Paolo Ricca: Jesus precisa de muitos “Pedros”. Pela primeira vez na história, um pastor valdense fala na Basílica de São Pedro
E Gabriella Caramoreque entre outras coisas leu a “Oração da Manhã” de Paolo Ricca, uma oração que poderia ser chamada de universal, ecumênica ou mesmo secular. E então o cardeal Francesco Coccopalmerioque sublinhou o quão mais rápidos poderíamos (deveríamos) ser para alcançar a unidade da fé: “Celebremos juntos a Eucaristia imediatamente, sem esperar pelas reflexões doutrinais, que virão mais tarde. Vamos nos colocar nesta perspectiva.”
O pastor batista Lucas Maria Negropor sua vez, sublinhou dois aspectos da personalidade multifacetada de Paulo: “o primeiro aspecto é Paulo como pacifista, como defensor de movimentos não violentos do direito à objeção de consciência. O segundo aspecto é que Paolo Ricca amava a arte e, portanto, na realidade era uma espécie de crítico de arte religiosa, um exegeta de obras artísticas de natureza bíblica”.
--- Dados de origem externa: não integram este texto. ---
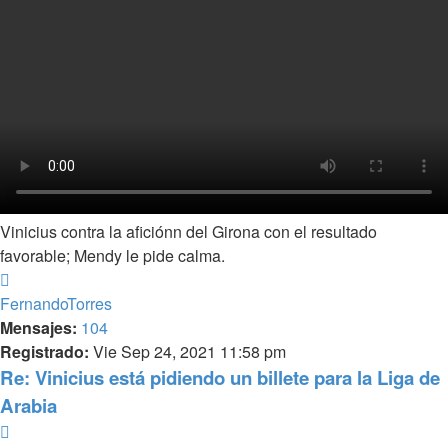
Vinicius contra la aficiónn del Girona con el resultado
favorable; Mendy le pide calma.
Arriba
FernandoTorres
Mensajes:
104
Registrado:
Vie Sep 24, 2021 11:58 pm
Re: Vinicius está pidiendo un billete para la Liga de
Arabia
Citar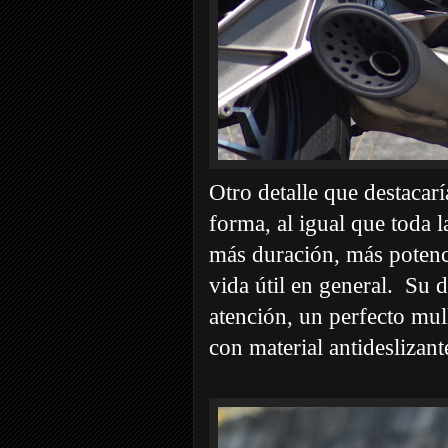
Otro detalle que destacarí
forma, al igual que toda
más duración, más potenc
vida útil en general. Su 
atención, un perfecto mull
con material antideslizant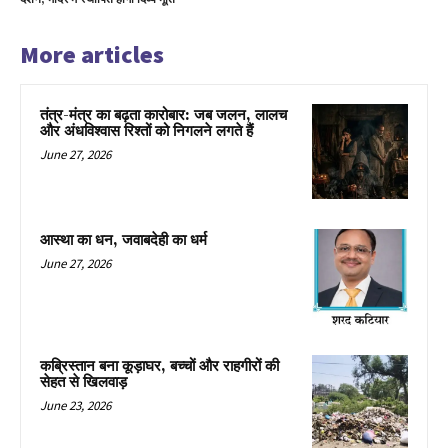
More articles
तंत्र-मंत्र का बढ़ता कारोबार: जब जलन, लालच
और अंधविश्वास रिश्तों को निगलने लगते हैं
June 27, 2026
आस्था का धन, जवाबदेही का धर्म
June 27, 2026
कब्रिस्तान बना कूड़ाघर, बच्चों और राहगीरों की
सेहत से खिलवाड़
June 23, 2026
A comemoração contou com muitas outras vozes, desde a do pároco Marco Fornerone que abriu a tarde com uma breve reflexão bíblica, saudada por Laura Ronchiàs palavras dos livros de Paolo Ricca, de Maria Bonafede. Mais uma vez, o querido Valdo Spini, Simone Morandini da Secretaria de Atividades Ecumênicas (SAE), Ernesto Borghi da Associação Bíblica da Suíça Italiana e dos pastores Lucas Maria Negro E Giovanni Traettino. Finalmente, em nome da comunidade valdense, Vincenzo Ribet E Giancarlo Sabbadinicom contribuições adicionais de Irma Bottazzi para a igreja metodista de Bolonha. Todas as intervenções contribuíram para pintar o retrato de um homem cujo legado teológico e espiritual deixou uma marca indelével no panorama do protestantismo e do ecumenismo. A comemoração contou ainda com alguns momentos musicais, com um prelúdio à Daniele Camizalguns hinos e a execução da música “Gracias a la vida” de Violeta Parrainterpretado por Giulia Cignoni. A cerimônia foi concluída com um momento de oração conduzido por Marco Fornerone.